─── DATA PROVIDED ───

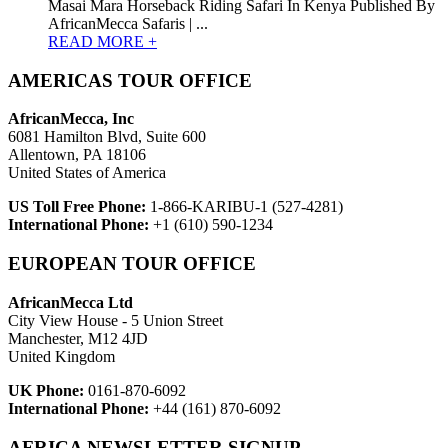
Masai Mara Horseback Riding Safari In Kenya Published By
AfricanMecca Safaris | ...
READ MORE +
AMERICAS TOUR OFFICE
AfricanMecca, Inc
6081 Hamilton Blvd, Suite 600
Allentown, PA 18106
United States of America
US Toll Free Phone:
1-866-KARIBU-1 (527-4281)
International Phone:
+1 (610) 590-1234
EUROPEAN TOUR OFFICE
AfricanMecca Ltd
City View House - 5 Union Street
Manchester, M12 4JD
United Kingdom
UK Phone:
0161-870-6092
International Phone:
+44 (161) 870-6092
AFRICA NEWSLETTER SIGNUP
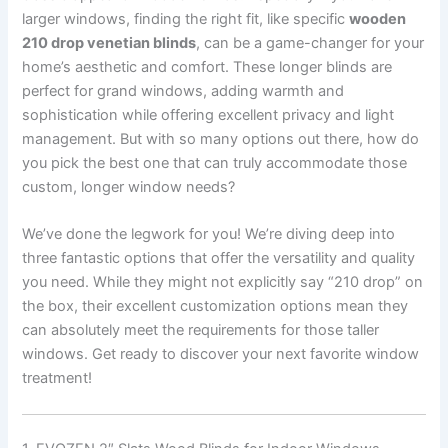
larger windows, finding the right fit, like specific
wooden
210 drop venetian blinds
, can be a game-changer for your
home’s aesthetic and comfort. These longer blinds are
perfect for grand windows, adding warmth and
sophistication while offering excellent privacy and light
management. But with so many options out there, how do
you pick the best one that can truly accommodate those
custom, longer window needs?
We’ve done the legwork for you! We’re diving deep into
three fantastic options that offer the versatility and quality
you need. While they might not explicitly say “210 drop” on
the box, their excellent customization options mean they
can absolutely meet the requirements for those taller
windows. Get ready to discover your next favorite window
treatment!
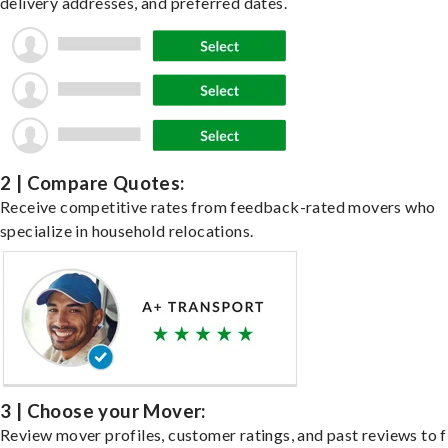
delivery addresses, and preferred dates.
2 | Compare Quotes:
Receive competitive rates from feedback-rated movers who
specialize in household relocations.
3 | Choose your Mover:
Review mover profiles, customer ratings, and past reviews to f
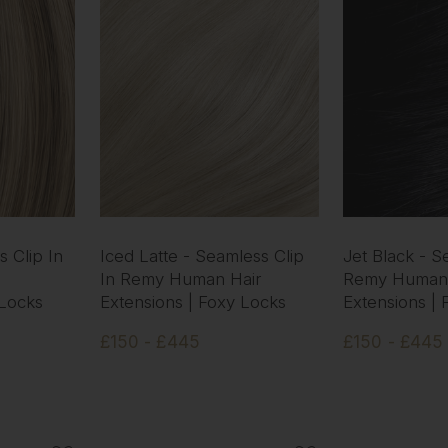
 Clip In
Iced Latte - Seamless Clip
Jet Black - S
In Remy Human Hair
Remy Human 
 Locks
Extensions | Foxy Locks
Extensions |
£150 - £445
£150 - £445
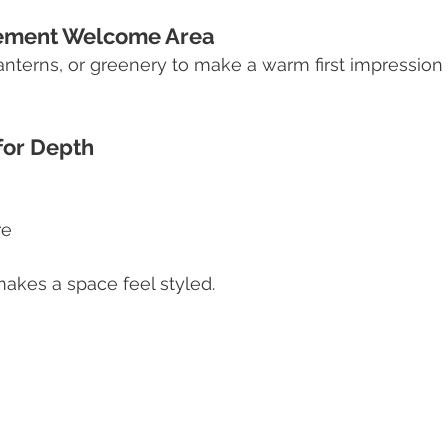
atement Welcome Area
lanterns, or greenery to make a warm first impression
 for Depth
re
makes a space feel styled.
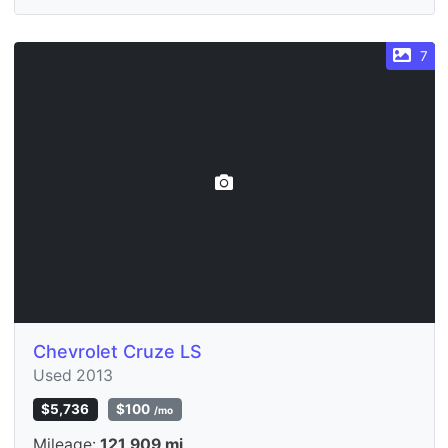
7
Chevrolet Cruze LS
Used 2013
$5,736
$100
/mo
Mileage:
121,909 mi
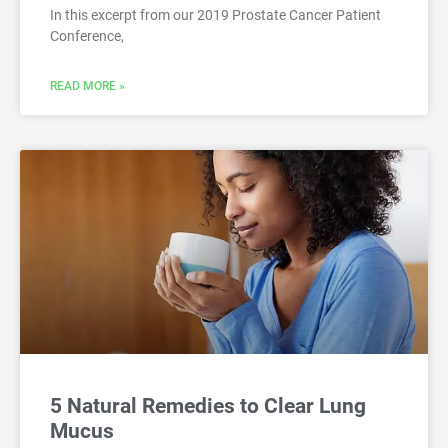
In this excerpt from our 2019 Prostate Cancer Patient
Conference,
READ MORE »
5 Natural Remedies to Clear Lung
Mucus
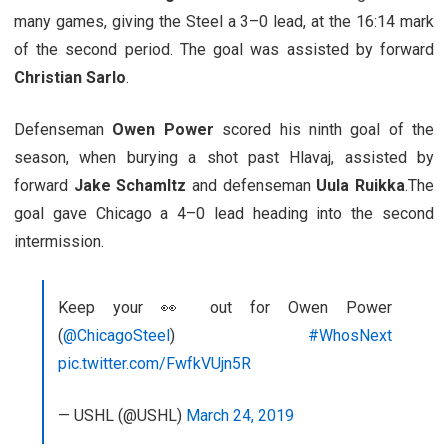
many games, giving the Steel a 3–0 lead, at the 16:14 mark
of the second period. The goal was assisted by forward
Christian Sarlo
.
Defenseman
Owen Power
scored his ninth goal of the
season, when burying a shot past Hlavaj, assisted by
forward
Jake Schamltz
and defenseman
Uula Ruikka
.The
goal gave Chicago a 4–0 lead heading into the second
intermission.
Keep your 👀 out for Owen Power
(
@ChicagoSteel
)
#WhosNext
pic.twitter.com/FwfkVUjn5R
— USHL (@USHL)
March 24, 2019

───

**PROBLEM DETAILS**
In the data above, which lines have "they"? Report each of them.

**YOUR SOLUTION**
you need. While they might not explicitly say “210 drop” on
the box, their excellent customization options mean they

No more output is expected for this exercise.